Possible causes of all the knee joint damage described above are:
• Foot – incorrect position of the foot when stepping on, insufficient activation of the sole muscles
• Hip – incorrect stabilization of hip joints from the side
• Torso and pelvis – planted pelvis, poor involvement of the muscles of the trunk, asymmetry in the torso leading to a bow to one side

Foot
When running, it is very important to use the entire sole of the foot for reflection and impact. Runners often forget about their toes, which can be of great help in improving bounce and impact efficiency. The muscles of the sole of the foot have huge potential. On a normal day, when we wear shoes all the time, we do not use our fingers at all. It’s like wearing thick gloves on our hands for days without splitting our fingers.The hands would also gradually wean off the delicate manual labor. It’s the same with the foot. When running, try to grasp the ground with your fingers. Think of all your fingers, including your little fingers, and you grasp the ground. This can help reduce ankle sagging, i.e. excessive pronation.

Hips
With proper involvement of the muscles around the hip joint, improvement of the stability of the hip and pelvis when running, the knee can be kept in the correct position in support, i.e. it does not go to the sides, most often inward. If we want to improve the work of these muscles, it is not exercises such as resting the leg sideways in a standing position or lying down that will help us, but exercises where we are forced to lean on the hip joint. Thus, we train the original function of the hip joints, that is, the supporting function of the hip, without overloading the muscles that we do not need for this function.

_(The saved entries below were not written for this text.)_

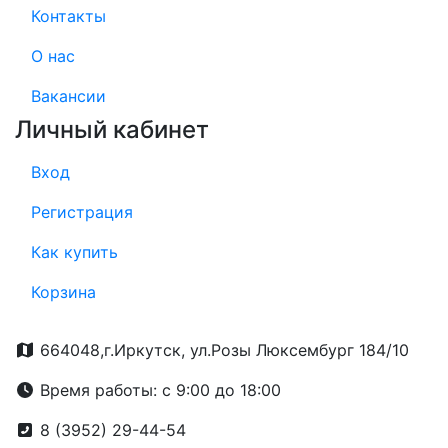
Контакты
О нас
Вакансии
Личный кабинет
Вход
Регистрация
Как купить
Корзина
664048,г.Иркутск, ул.Розы Люксембург 184/10
Время работы: с 9:00 до 18:00
8 (3952) 29-44-54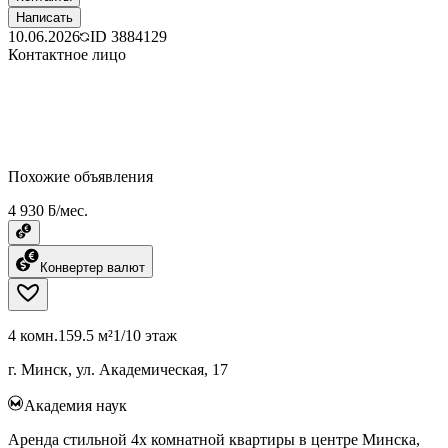
Написать
10.06.2026
ID
3884129
Контактное лицо
Похожие объявления
4 930 ƃ/мес.
Конвертер валют
4 комн.
159.5 м²
1/10 этаж
г. Минск, ул. Академическая, 17
Академия наук
Аренда стильной 4х комнатной квартиры в центре Минска,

Try exercises for good hip upright: From the four-legged position, slide one knee forward between your palms, sit on your side. Move your hands a little forward so that they are about 20cm in front of the knee. You should feel a stretch on the outer side of the hip (over the buttocks). Stretching alone is not enough, the muscle needs to be intensively involved in this stretching. Therefore, raise the opposite hand, as if you want to pull yourself behind something. At that moment, you should feel that the muscle has engaged, that is, that the thigh is intensely leaning against the ground and the muscles around the hip have to work a lot. If you don’t feel the job, you’re doing something wrong. Either you have too much weight on the other hand, you need to pull yourself up by the raised hand, or your hip muscles are so out that they can’t automatically engage. In this case, actively push your knee down into the ground, as if you want to get up on your knee.

 

Torso and pelvis
Excessive rotation of the pelvis and/or its shift from side to side are very uneconomical for running. The cause of this is the poor work of the deep muscles of the trunk, which do not sufficiently hold the chest with the pelvis connected. This just overloads the back. During running, it is good to concentrate on pulling up as if we are carrying something on our head, so we stop jumping and straighten up better in the run. Furthermore, it is effective to align the work of the arms so that they move to the front and back, that is, not to the sides. The movement of the arms will help to strengthen the torso.